Getting ready for the new season? Pre-season training isn’t just about cardio and strength—it’s also the best time to improve your flexibility and mobility. Adding stretches and mobility exercises to your routine can help you play at your best, prevent injuries, and recover faster, especially as the season progresses.
In this guide, we’ll cover the top stretches and mobility exercises every footballer should add to their pre-season routine.
- Dynamic Warm-Ups to Get Started
Dynamic stretches are a great way to increase your heart rate and loosen up muscles before getting into deeper stretches. Here are three go-to moves to warm up effectively:
- High Knees: This move warms up the core and leg muscles, improving circulation throughout your lower body. Lift each knee as high as you can while engaging your core, and keep a steady rhythm.
- Leg Swings: This one’s a favourite among footballers because it loosens up the hips and hamstrings.

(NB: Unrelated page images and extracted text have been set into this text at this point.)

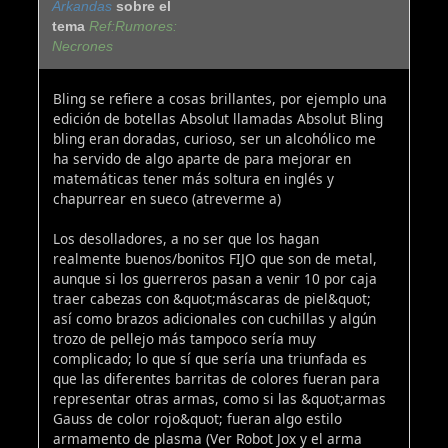
Arkandas
sobre el
tema
Ref:Rumores:
Necrones
Bling se refiere a cosas brillantes, por ejemplo una
edición de botellas Absolut llamadas Absolut Bling
bling eran doradas, curioso, ser un alcohólico me
ha servido de algo aparte de para mejorar en
matemáticas tener más soltura en inglés y
chapurrear en sueco (atreverme a)
Los desolladores, a no ser que los hagan
realmente buenos/bonitos FIJO que son de metal,
aunque si los guerreros pasan a venir 10 por caja
traer cabezas con &quot;máscaras de piel&quot;
así como brazos adicionales con cuchillas y algún
trozo de pellejo más tampoco sería muy
complicado; lo que sí que sería una triunfada es
que las diferentes barritas de colores fueran para
representar otras armas, como si las &quot;armas
Gauss de color rojo&quot; fueran algo estilo
armamento de plasma (Ver Robot Jox y el arma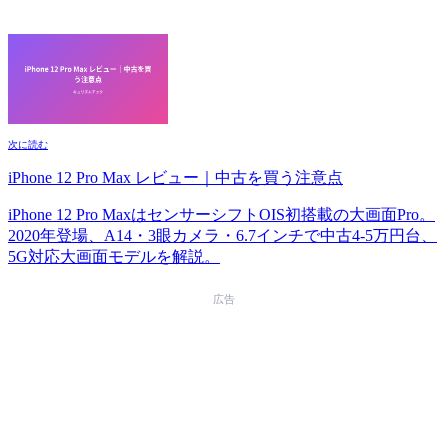
次に読む
iPhone 12 Pro Max レビュー｜中古を買う注意点
iPhone 12 Pro MaxはセンサーシフトOIS初搭載の大画面Pro。
2020年登場、A14・3眼カメラ・6.7インチで中古4-5万円台、
5G対応大画面モデルを解説。
広告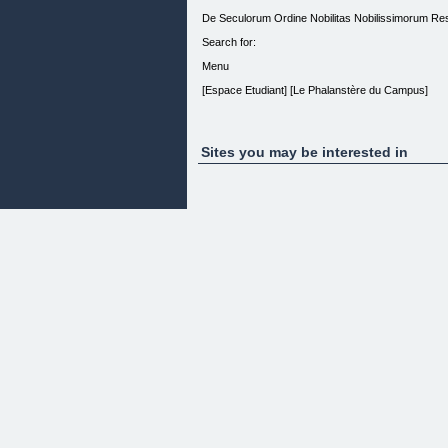
De Seculorum Ordine Nobilitas Nobilissimorum Res
Search for:
Menu
[Espace Etudiant] [Le Phalanstère du Campus]
Sites you may be interested in
Les cours de l'Académie Holistique du Savoir
[]L'Académie enseigne depuis 10 ans et a pour obje
tranchant avec la seule transmission de théories a
de l'évidence apportée par l'expérience éclairée e
L'Académie enseigne depuis dix ans et propose deux 
la première intitulée "Maîtrise des Arts Psychiques
Le cursus de "Maîtrise des Arts Psychiques"
La "Maîtrise des Arts Psychiques" représente la co
est la clef, et tout le monde... est doté de conscie
sort et opérer la concrétisation de votre volonté
Ce cursus ne révèle pas une méthode. Il enseigne d
Le cursus de "Maîtrise des Arts Psychiques" qui 
vos ressources psychiques propres afin de les ampli
vous êtes né(e)!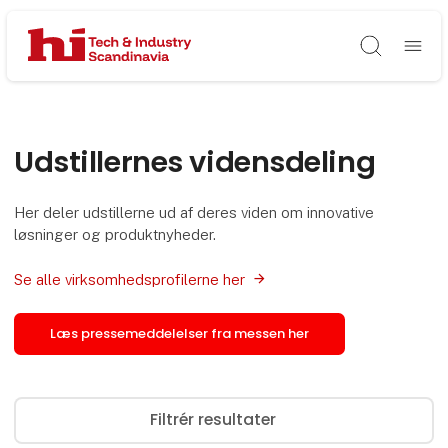
Søg
Udstillernes vidensdeling
Her deler udstillerne ud af deres viden om innovative
løsninger og produktnyheder.
Se alle virksomhedsprofilerne her
Læs pressemeddelelser fra messen her
Filtrér resultater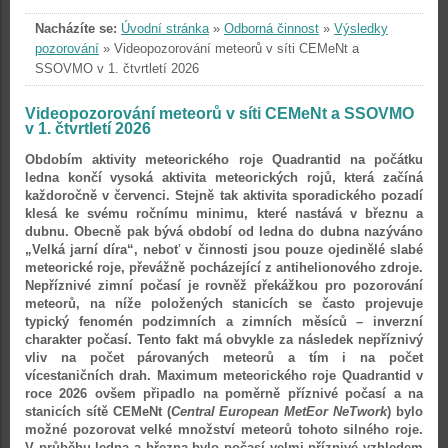
Nacházíte se:
Úvodní stránka
»
Odborná činnost
»
Výsledky
pozorování
»
Videopozorování meteorů v síti CEMeNt a
SSOVMO v 1. čtvrtletí 2026
Videopozorování meteorů v síti CEMeNt a SSOVMO
v 1. čtvrtletí 2026
Obdobím aktivity meteorického roje Quadrantid na počátku
ledna končí vysoká aktivita meteorických rojů, která začíná
každoročně v červenci. Stejně tak aktivita sporadického pozadí
klesá ke svému ročnímu minimu, které nastává v březnu a
dubnu. Obecně pak bývá období od ledna do dubna nazýváno
„Velká jarní díra“, neboť v činnosti jsou pouze ojedinělé slabé
meteorické roje, převážně pocházející z antihelionového zdroje.
Nepříznivé zimní počasí je rovněž překážkou pro pozorování
meteorů, na níže položených stanicích se často projevuje
typický fenomén podzimních a zimních měsíců – inverzní
charakter počasí. Tento fakt má obvykle za následek nepříznivý
vliv na počet párovaných meteorů a tím i na počet
vícestaničních drah. Maximum meteorického roje Quadrantid v
roce 2026 ovšem připadlo na poměrně příznivé počasí a na
stanicích sítě CEMeNt (
Central European MetEor NeTwork
) bylo
možné pozorovat velké množství meteorů tohoto silného roje.
V průběhu ledna a března bylo počasí velmi příznivé vzhledem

Stand on one leg and gently swing the other leg forward and back, increasing the range with each swing.
- Lunges with Torso Twist: Start with a standard lunge, but add a twist at the waist. This move stretches hip flexors, engages the core, and prepares the legs for quick directional changes.
- Key Stretches for Flexibility
With your muscles warm, it’s time to focus on flexibility. These stretches target the lower body, crucial for football movements like sprinting and changing direction.
- Standing Quad Stretch: Stand on one leg, grab your other ankle, and pull it gently towards your glutes. Hold for 20-30 seconds, switch sides, and feel your quadriceps release tension. This can help prevent knee strain and boost range of motion.
- Hamstring Stretch: Stand with one foot slightly forward and bend at the waist, reaching towards your toes. This stretch keeps the hamstrings loose, which is essential for quick sprints.
- Calf Stretch: Place one foot behind the other in a staggered stance and press your back heel down into the ground. This stretch is crucial for ankle flexibility and preventing Achilles strain.
- Mobility Drills for Core and Balance
Football isn’t just about speed; mobility and stability are key to strong, fluid movements. These mobility exercises help improve your core strength and balance.
- World’s Greatest Stretch: A football classic, this stretch hits multiple muscle groups at once. Begin in a high lunge, place your opposite hand down, and twist your torso, reaching one hand towards the sky. You’ll feel it in your hip flexors, hamstrings, and lower back.
- Scorpion Stretch: Lie on your stomach with arms outstretched, lift one leg, and reach it across your body. This move loosens up the lower back and improves hip mobility.
- Ankle Mobility Drills: Ankles are often overlooked, but strong ankles are key for explosive play. Simple drills like controlled ankle rotations and dorsiflexion stretches help prepare your ankles for the demands of the game.
- Cool-Down Stretches
After practice, cool-down stretches help reduce soreness and aid in muscle recovery. Try adding these moves to your cool-down:
- Child’s Pose: A relaxing stretch for the back, shoulders, and hips. It’s a great way to release tension and stretch the entire body.
- Seated Forward Fold: Sit on the ground with legs extended and reach forward to your toes. This stretch targets the hamstrings and lower back.
- Hip Flexor Stretch: Step into a lunge and gently lower your hips, stretching the hip flexors. Hold for 30 seconds on each side to release any lingering tension.
Wrap-Up: Commit to Consistency
Pre-season is your chance to build a solid foundation. By incorporating these stretches and mobility drills into your routine, you’ll be preparing your body for the intensity of the season while also improving your performance and recovery.
Stick to a routine of doing these stretches 3-4 times per week, and your body will thank you once the games start!